The dynamics of the work itself is also quite expected - it takes a few seconds to disperse and collect statistics, after which the engine shows a stable brute force. Depending on the number of cores, an approximately linear increase in speed is achieved (which is obvious), however, a simple controller core and careless synchronization of threads make themselves felt - the growth constant turned out to be in the region of 0.8–0.9.

But the most interesting thing awaited me when I started the engine on the neighbor's key - not having managed to overclock all the cores, the password was already found ... it was the date of birth of someone from the neighbor's family. On the one hand, I was disappointed, on the other - I still solved the initial problem.

I don’t see the absolute values ​​of the speeds, because You can try it on your available machines - all the sources are at the end of the article. And knowing the coefficient of parallelism and the characteristics of the machine, you can quite accurately calculate what speed can be achieved.

Sources

The sources for the described implementation can be found in my github repository. The code was fully working, going under Linux and Mac OS. But ... more than 2 years have passed, I do not know how much the API of the same Open MPI has changed.

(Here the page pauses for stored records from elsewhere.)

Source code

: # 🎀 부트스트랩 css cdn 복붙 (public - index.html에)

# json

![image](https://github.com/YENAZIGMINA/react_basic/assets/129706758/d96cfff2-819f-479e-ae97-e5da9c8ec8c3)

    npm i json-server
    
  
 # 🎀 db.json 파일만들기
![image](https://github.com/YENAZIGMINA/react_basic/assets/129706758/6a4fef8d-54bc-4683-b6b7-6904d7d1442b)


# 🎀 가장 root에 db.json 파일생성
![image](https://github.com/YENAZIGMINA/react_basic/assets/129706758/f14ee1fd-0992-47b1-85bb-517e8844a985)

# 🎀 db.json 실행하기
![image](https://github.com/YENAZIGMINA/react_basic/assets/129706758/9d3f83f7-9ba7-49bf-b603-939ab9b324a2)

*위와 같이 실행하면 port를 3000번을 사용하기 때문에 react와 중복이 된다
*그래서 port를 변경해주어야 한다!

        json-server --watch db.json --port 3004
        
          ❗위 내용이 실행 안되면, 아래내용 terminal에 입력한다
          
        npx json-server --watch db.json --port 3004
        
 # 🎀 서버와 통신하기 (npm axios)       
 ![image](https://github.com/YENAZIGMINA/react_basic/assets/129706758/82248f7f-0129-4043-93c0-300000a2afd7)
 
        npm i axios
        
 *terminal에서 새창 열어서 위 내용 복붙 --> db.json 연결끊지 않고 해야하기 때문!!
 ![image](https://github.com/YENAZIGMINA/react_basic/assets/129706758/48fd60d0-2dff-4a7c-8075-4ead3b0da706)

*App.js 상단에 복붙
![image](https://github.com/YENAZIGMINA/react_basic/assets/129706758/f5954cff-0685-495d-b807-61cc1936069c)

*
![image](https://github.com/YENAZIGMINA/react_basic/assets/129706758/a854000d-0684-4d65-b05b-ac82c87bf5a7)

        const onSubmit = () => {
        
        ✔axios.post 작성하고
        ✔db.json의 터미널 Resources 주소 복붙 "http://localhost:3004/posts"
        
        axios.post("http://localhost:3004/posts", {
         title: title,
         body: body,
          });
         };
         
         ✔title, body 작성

In the test / folder you can find an example of a handshake package compiled under the format used.

The code itself is rather dirty, but due to the lack of practical value of the problem being solved, there was no sense in combing it either. The project also does not develop due to the senselessness, but if someone liked the idea, or he saw why it can be used ... then take it and use it.

The start-up line indicates the handshake file and, optionally, the start key, if you want to start with a non-zero element.

brute_wpa2 k aaa123aaab ap_Dom.hshk

Parameter parsing itself is in src / brute_wpa2.cpp, from it you can also understand how to set the first key identifier by a number, as well as set the chunk size.

Conclusion

This article gives a small excursion into parallel programming on the example of the simplest practical problem and its fairly simple solution. I accomplished the task I have set - not only having mastered the modern technologies of parallel programming, I got the skills to accomplish the combat task in my thesis, but also picked up the password from the neighboring WiFi. True, I used them only once - to check the correctness, but it was still nice.

But returning to the practical usefulness of the work done, in connection with the latest events, I would like to note the rush around the bitcoins. Considering that the basis of WPA2 hacking is the calculation of SHA hashes, as in the mining of bitcoins, a new direction is opened for the development of this work. Since mining equipment has been developed that can only count the necessary hashes, it is interesting to check how adaptable it is and how it is applicable for WPA2 hacking. Of course, such chips are much more efficient than the latest general-purpose processors in the selection of hashes, so perhaps interesting results can be achieved here.